Flexing NoSQL: MongoDB in review
MongoDB shines with broad programming language support, SQL-like queries, and out-of-the-box scaling
MongoDB: JSON document store
JSON is an extremely understandable format. Humans can easily read it (as opposed to XML, for example) and machines can efficiently parse it. A document in Mongo representing a business card, for example, would look something like this:
"_id" : ObjectId("4efb731168ee6a18692d86cd"),
"name" : "Andrew Glover",
"cell" : "703-555-5555",
"fax" : "703-555-0555",
"address" : "29210 Corporate Dr, Suite 100, Anywhere USA"
In this case, the
_id attribute in the document above represents a primary key in Mongo. Like a relational database, Mongo can index data and force uniqueness on data attributes. By default, the
_id attribute is indexed; moreover, this document can further index individual fields or even a combination of them (for example, the name and address). Additionally, when defining an index, you can specify that its value be unique.
Mongo, however, doesn't provide for constraints or triggers. Documents in Mongo are free to refer to each other. For example, a document in a
contact_log collection could refer back to a business card's
_id above, thus providing a foreign keylike link.

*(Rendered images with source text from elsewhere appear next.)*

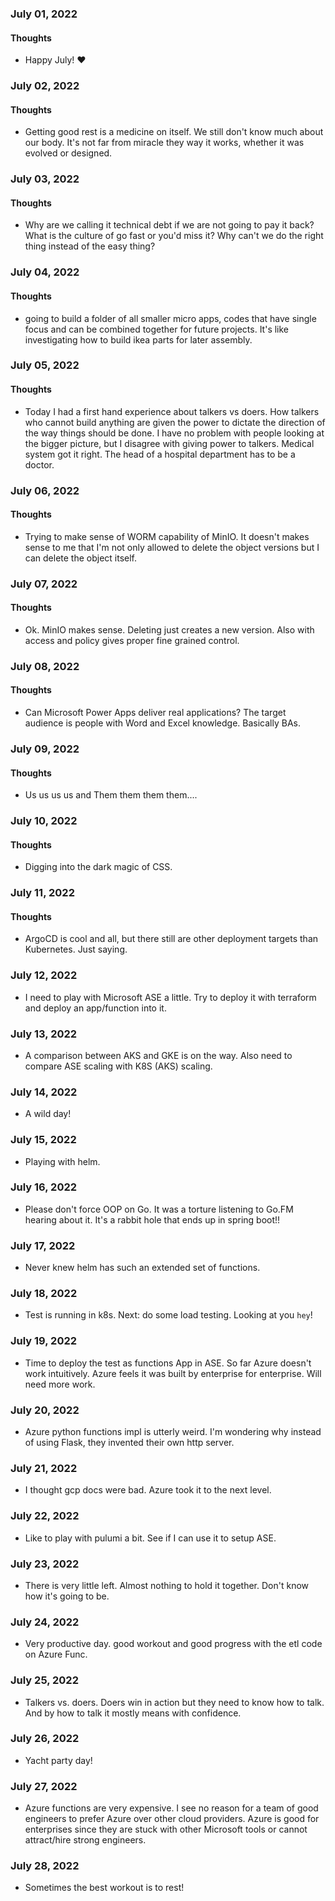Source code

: ### July 01, 2022

#### Thoughts

- Happy July!  ❤

  



### July 02, 2022

#### Thoughts

- Getting good rest is a medicine on itself. We still don't know much about our body. It's not far from miracle they way it works, whether it was evolved or designed.



### July 03, 2022

#### Thoughts

- Why are we calling it technical debt if we are not going to pay it back? What is the culture of go fast or you'd miss it? Why can't we do the right thing instead of the easy thing?

  
### July 04, 2022

#### Thoughts

- going to build a folder of all smaller micro apps, codes that have single focus and can be combined together for future projects. It's like investigating how to build ikea parts for later assembly.
  
    

### July 05, 2022

#### Thoughts

- Today I had a first hand experience about talkers vs doers. How talkers who cannot build anything are given the power to dictate the direction of the way things should be done. I have no problem with people looking at the bigger picture, but I disagree with giving power to talkers. Medical system got it right. The head of a hospital department has to be a doctor. 

  

### July 06, 2022

#### Thoughts

- Trying to make sense of WORM capability of MinIO. It doesn't makes sense to me that I'm not only allowed to delete the object versions but I can delete the object itself.



### July 07, 2022

#### Thoughts

- Ok. MinIO makes sense. Deleting just creates a new version. Also with access and policy gives proper fine grained control.



### July 08, 2022

#### Thoughts

- Can Microsoft Power Apps deliver real applications? The target audience is people with Word and Excel knowledge. Basically BAs. 



### July 09, 2022

#### Thoughts

- Us us us us and Them them them them....



### July 10, 2022

#### Thoughts

- Digging into the dark magic of CSS.



### July 11, 2022

#### Thoughts

- ArgoCD is cool and all, but there still are other deployment targets than Kubernetes. Just saying.



### July 12, 2022

- I need to play with Microsoft ASE a little. Try to deploy it with terraform and deploy an app/function into it.



### July 13, 2022

- A comparison between AKS and GKE is on the way. Also need to compare ASE scaling with K8S (AKS) scaling.



### July 14, 2022

- A wild day! 



### July 15, 2022

- Playing with helm.



### July 16, 2022

- Please don't force OOP on Go. It was a torture listening to Go.FM hearing about it. It's a rabbit hole that ends up in spring boot!!

 

### July 17, 2022

- Never knew helm has such an extended set of functions. 



### July 18, 2022

- Test is running in k8s. Next: do some load testing. Looking at you `hey`!



### July 19, 2022

- Time to deploy the test as functions App in ASE. So far Azure doesn't work intuitively. Azure feels it was built by enterprise for enterprise. Will need more work.



### July 20, 2022

- Azure python functions impl is utterly weird. I'm wondering why instead of using Flask, they invented their own http server.



### July 21, 2022

- I thought gcp docs were bad. Azure took it to the next level. 



### July 22, 2022

- Like to play with pulumi a bit. See if I can use it to setup ASE.



### July 23, 2022

- There is very little left. Almost nothing to hold it together. Don't know how it's going to be.



### July 24, 2022

- Very productive day. good workout and good progress with the etl code on Azure Func.



### July 25, 2022

- Talkers vs. doers. Doers win in action but they need to know how to talk. And by how to talk it mostly means with confidence.



### July 26, 2022

- Yacht party day!



### July 27, 2022

- Azure functions are very expensive. I see no reason for a team of good engineers to prefer Azure over other cloud providers. Azure is good for enterprises since they are stuck with other Microsoft tools or cannot attract/hire strong engineers.



### July 28, 2022

- Sometimes the best workout is to rest!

But there is no way, currently, to specify corresponding actions to be taken should a related document be removed, such as remove all referencing documents as well, which you can do in a typical RDBMS. You can, of course, add this sort of logic in application code, and triggers are planned for a future release.
JSON documents in Mongo do not force particular data types on attribute values. That is, there is no need to define upfront the format of a particular attribute. The data can be a string, an integer, or even an object type, provided it makes sense. By default, data types in Mongo documents include string, integer, boolean, double, array, date, object ID (which you can see in action in the business card example above), binary data (similar to a blob), and regular expression, although support for these latter types varies by driver.
The freedom from rigid data definition is where a document store shines. Taking the business card example a bit further, the same collection could include this document:
"_id" : ObjectId("4efb73a868ee6a18692d86ce"),
"name" : "Mark Smith",
"cell" : "301-555-5555",
"address" : "23 Corporation Way, Anywhere USA",
"twitter" : "msmith"
Note the subtle but important differences between the two. While both documents clearly represent business cards, the first includes a fax number and the second includes a Twitter handle instead.
Take a moment to think through how this same entity would be represented in an RDBMS. In this case, a business card table would need columns for both fax and Twitter, even though many rows would not have any data in those fields. Furthermore, altering a table's definition after the fact can be problematic, especially when that table contains a large amount of data. Thus, in some cases, a document store's freedom of data definition permits a high degree of variance in rapidly evolving data collections. In essence, a document store can permit data agility.